I’ve always had a difficult time expressing myself and an even more challenging time standing up for myself. It seems that, growing up, I never really learned how to use my voice, or that my voice was even important and that it’s okay to be heard. So when confrontation arose, I would just stay quiet, even when others were attacking me. It breaks my heart to think about all the times I SHOULD have stood up for myself; all the times I WANTED to say something, but I didn’t quite know how.
What annoys me the most is that whenever I get angry or am being confronted, I automatically want to cry. The tears well up and I usually can’t speak without them spilling over. I’ve always been very embarrassed of this, as I felt like it totally undermined anything I had to say when I got emotional. So I would try to leave the situation before the tears would come, or I would choose not to speak so that I wouldn’t start crying and look like a complete idiot. (Can you imagine crying when your boss mistreats you?)
But then I read somewhere that the key to learning how to speak up for yourself is to do it EVEN IF you cry or your voice shakes or you look like a mess. You can still say whatever you need to say while letting the tears flow. It’s much more important to use your voice and speak your truth than it is to hold in and look “perfect.”
A few months ago, I had a chance to practice this exact advice and it has changed my life.

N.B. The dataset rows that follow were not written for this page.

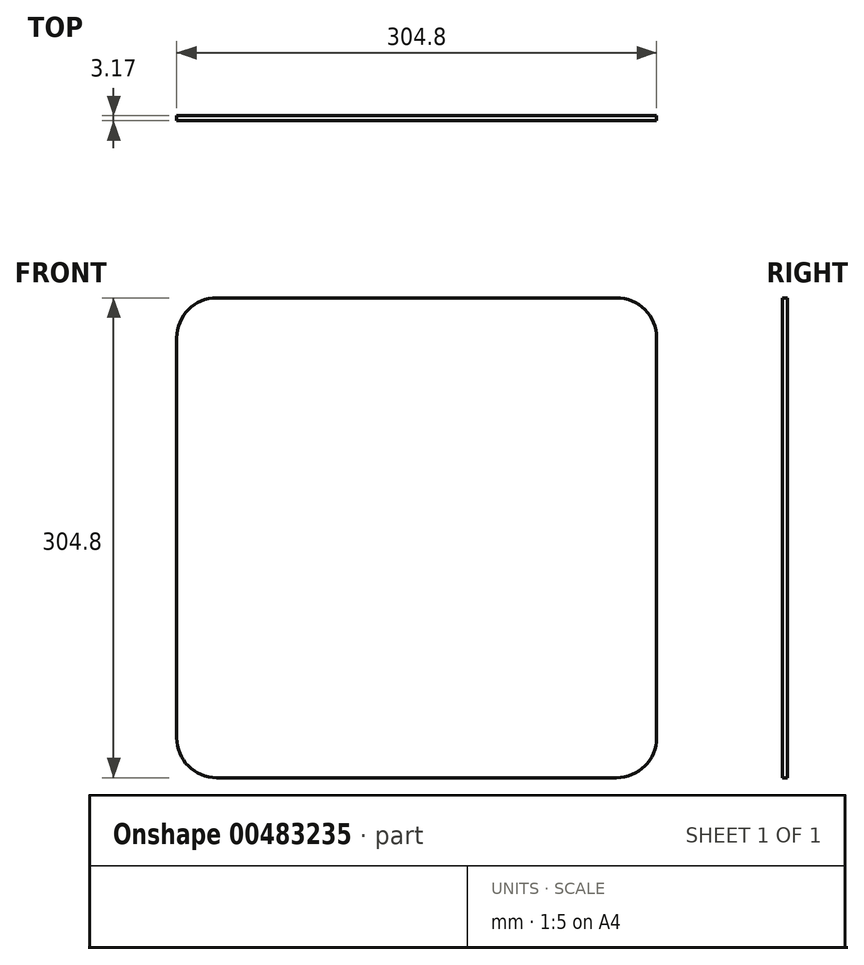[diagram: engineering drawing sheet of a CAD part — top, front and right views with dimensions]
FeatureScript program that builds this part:
annotation { "Feature Type Name" : "Feature", "Feature Type Description" : "" }
export const myFeature = defineFeature(function(context is Context, id is Id, definition is map)
    precondition{}
    {
        {
            var Q0;
            Q0=qCreatedBy(makeId("Front.planeOp"),FACE);
            var sketch = newSketch(context, id + "F0", { "sketchPlane" : qUnion([Q0])});
            skLineSegment(sketch, "E0.bottom", {"start": v(127, 152.4) * mm, "end": v(-127, 152.4) * mm});
            skLineSegment(sketch, "E0.top", {"start": v(127, -152.4) * mm, "end": v(-127, -152.4) * mm});
            skLineSegment(sketch, "E0.left", {"start": v(152.4, 127) * mm, "end": v(152.4, -127) * mm});
            skLineSegment(sketch, "E0.right", {"start": v(-152.4, 127) * mm, "end": v(-152.4, -127) * mm});
            skPoint(sketch, "E0.middle", {"position": v(0, 0) * mm});
            skPoint(sketch, "E1.visualSharp", {"position": v(-152.4, 152.4) * mm});
            skArc(sketch, "E1.filletArc", {"start": v(-127, 152.4) * mm, "mid": v(-144.96, 144.96) * mm, "end": v(-152.4, 127) * mm});
            skPoint(sketch, "E2.visualSharp", {"position": v(152.4, 152.4) * mm});
            skArc(sketch, "E2.filletArc", {"start": v(152.4, 127) * mm, "mid": v(144.96, 144.96) * mm, "end": v(127, 152.4) * mm});
            skPoint(sketch, "E3.visualSharp", {"position": v(152.4, -152.4) * mm});
            skArc(sketch, "E3.filletArc", {"start": v(127, -152.4) * mm, "mid": v(144.96, -144.96) * mm, "end": v(152.4, -127) * mm});
            skPoint(sketch, "E4.visualSharp", {"position": v(-152.4, -152.4) * mm});
            skArc(sketch, "E4.filletArc", {"start": v(-152.4, -127) * mm, "mid": v(-144.96, -144.96) * mm, "end": v(-127, -152.4) * mm});
            skSolve(sketch);
        }
        {
            var Q0;
            Q0 = qSketchRegion(id + "F0", true);
            extrude(context, id + "F1", {"entities" : qUnion([Q0]), "depth" : 3.17 * mm});
        }
    });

My husband and I were visiting with people who are very, very close to us when they began to confront us about an issue. We both listened calmly, even as the conversation grew more and more heated. Until finally, things were said on their end that were absolutely unacceptable and extremely hurtful. I was so ANGRY that the tears started to form and I immediately ran upstairs so that no one would see me cry. (My husband is really great at holding his ground without getting angry so he stayed and continued the conversation. Ugh, must be nice…)
When I got upstairs, I let myself cry and shake and breathe. I had so, so, so much I wanted to say to them. But I knew that if I did, I would cry and get embarrassed.
Right there, I remembered the advice to speak up for yourself even if you cry. Even if your voice shakes. Even if you don’t know the right words to use. Do it anyway.
I mustered up the courage and marched back downstairs where I began to tell them exactly how I felt and to reveal what was important to me. I was BAWLING and my voice was screechy and I was probably hard to understand. I would usually never let myself be seen like this but I knew I needed to find my voice.
As soon as they saw my vulnerability, the tone of the conversation changed and we were able to have a more constructive argument on where we all stood and what needed to be done going forward. I eventually calmed down, no more tears, but continued to speak my truth.
For the first time ever, I was able to set boundaries with these particular people and it felt so amazing to not hide who I am or what I need. It felt incredible to speak my mind instead of just bottling it all inside, and I was so overwhelmingly proud of myself.
This was just the beginning. As the months have passed, I’ve felt more comfortable speaking up for myself, and the more I do it, the easier it becomes. The tears may or may not come, but it doesn’t matter. I’m working on not taking things as personally, which I think will help with the strong emotions I feel when confronted. (Not taking things personally needs a whole other blog post!)
I’ve also recently started a book called Nonviolent Communication: Life-Changing Tools for Healthy Relationships about how to use our words to communicate our needs in the most compassionate and effective ways. What I like is that he provides an actual formula for how to express yourself, so that it’s easy for me to follow when I need to say something. I highly recommend it, as I can see how it could completely change the dynamic of relationships when we’re willing to speak directly and honestly.
So if you’re like me and have a hard time using your voice, try doing it no matter what you look like or sound like. It takes courage. You might feel embarrassed at first. But I promise you that you’ll feel so liberated and proud of yourself afterwards.
Do any of you struggle with confrontation and setting boundaries like I do? What are some tools that help you get through those difficult moments? I would love to hear your success stories!!